The infrastructure needed for inferencing, however, is a little different than what is used on the training side of things. Since it only needs to be fed with real-time data, the capacity needed from compute and storage modules is far lower. However, the speed of the compute, storage, and networking modules need to be top-notch for the LLM to generate insights that can deliver the opportunities for organizations to take the quantum leap they dream of with AI/ML.

Having talked about the infrastructure needs of AI/ML workloads, especially of LLMs, it’s important we call out the fact that most organizations don’t have the infrastructure needed to get the job done – neither for training nor for inferencing. According to the recently published Cisco’s AI Readiness Index, infrastructure readiness (for the adoption of AI/ML) is low, with just 17% of organizations globally categorized as Pacesetters, and more than half (53%) as Followers or Laggards.

So – for organizations that want to transform themselves with AI/ML in this new era, now is the time. Service providers seem to be leading the flock everywhere because their industry is facing a complex landscape with various challenges, demands, and pressures, and LLMs hold an important lever to helping unlock growth and success for the future.

Getting Rid of Unwanted Distractions

Cisco is synonymous with networking. It’s also a robust player in the storage and compute space. Most service providers – and most large companies across industries – rely on Cisco’s technologies to power their ‘business as usual’. Their teams know they can trust Cisco’s solutions. But most importantly, they’re familiar with Cisco’s portfolio and know that the networking, storage, and compute modules fit together and integrate seamlessly with one another.
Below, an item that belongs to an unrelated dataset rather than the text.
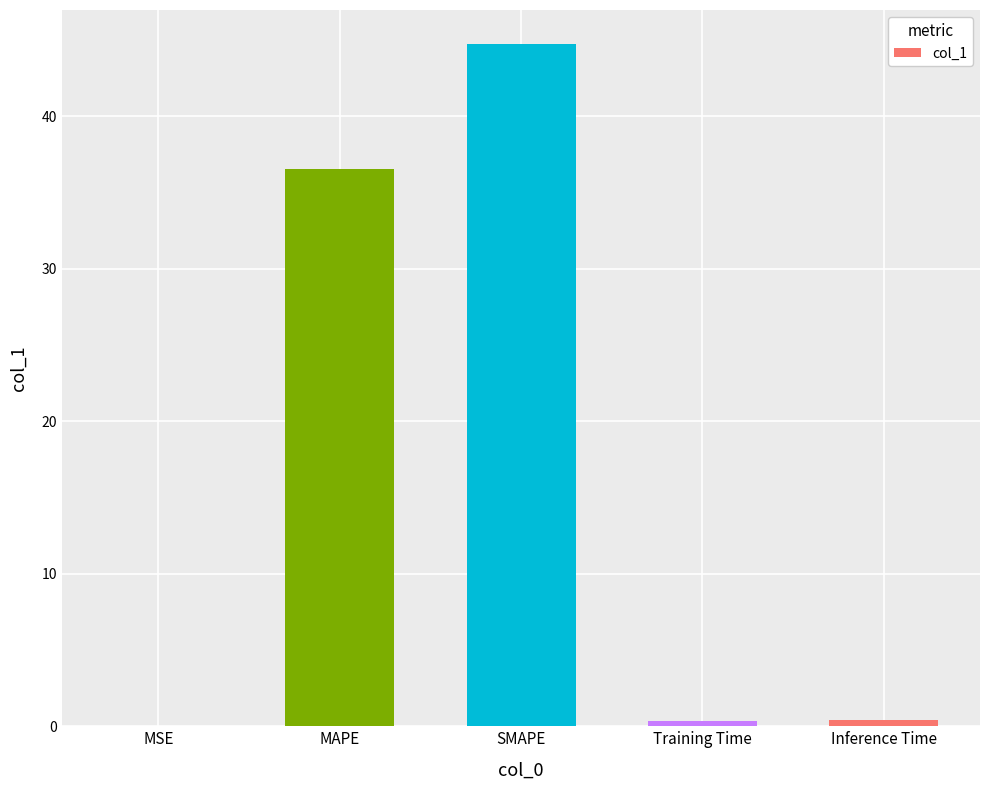

Does the chart contain stacked bars?

No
Not to forget that Cisco has been a torchbearer of AI/ML workloads in the world, using the technology in its own operations. This has allowed us to capture the learnings and bring smart configurations to our infrastructure that ultimately benefit customers.
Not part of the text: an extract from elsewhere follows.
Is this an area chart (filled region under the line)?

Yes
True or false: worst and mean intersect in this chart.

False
Finally – for most organizations, sustainability is a priority. Cisco’s technology stack, powered by SiliconOne, provides energy efficiencies like no other. This again makes Cisco a natural choice for organizations exploring their path to AI/ML.

As a result, Cisco helps companies focus on the LLM they’re building and the AI/ML workloads they’re creating. The technology stack, namely the storage, compute, and networking modules, for the learning and inferencing phases of the process – all of that fades away in the background because it’s cutting-edge yet reliable and familiar. This is how service providers we work with are leapfrogging into the AI/ML era with LLMs today – and joining the Pacesetters. Those that are too slow, the Followers or Laggards, might find it hard to catch up if they wait too long.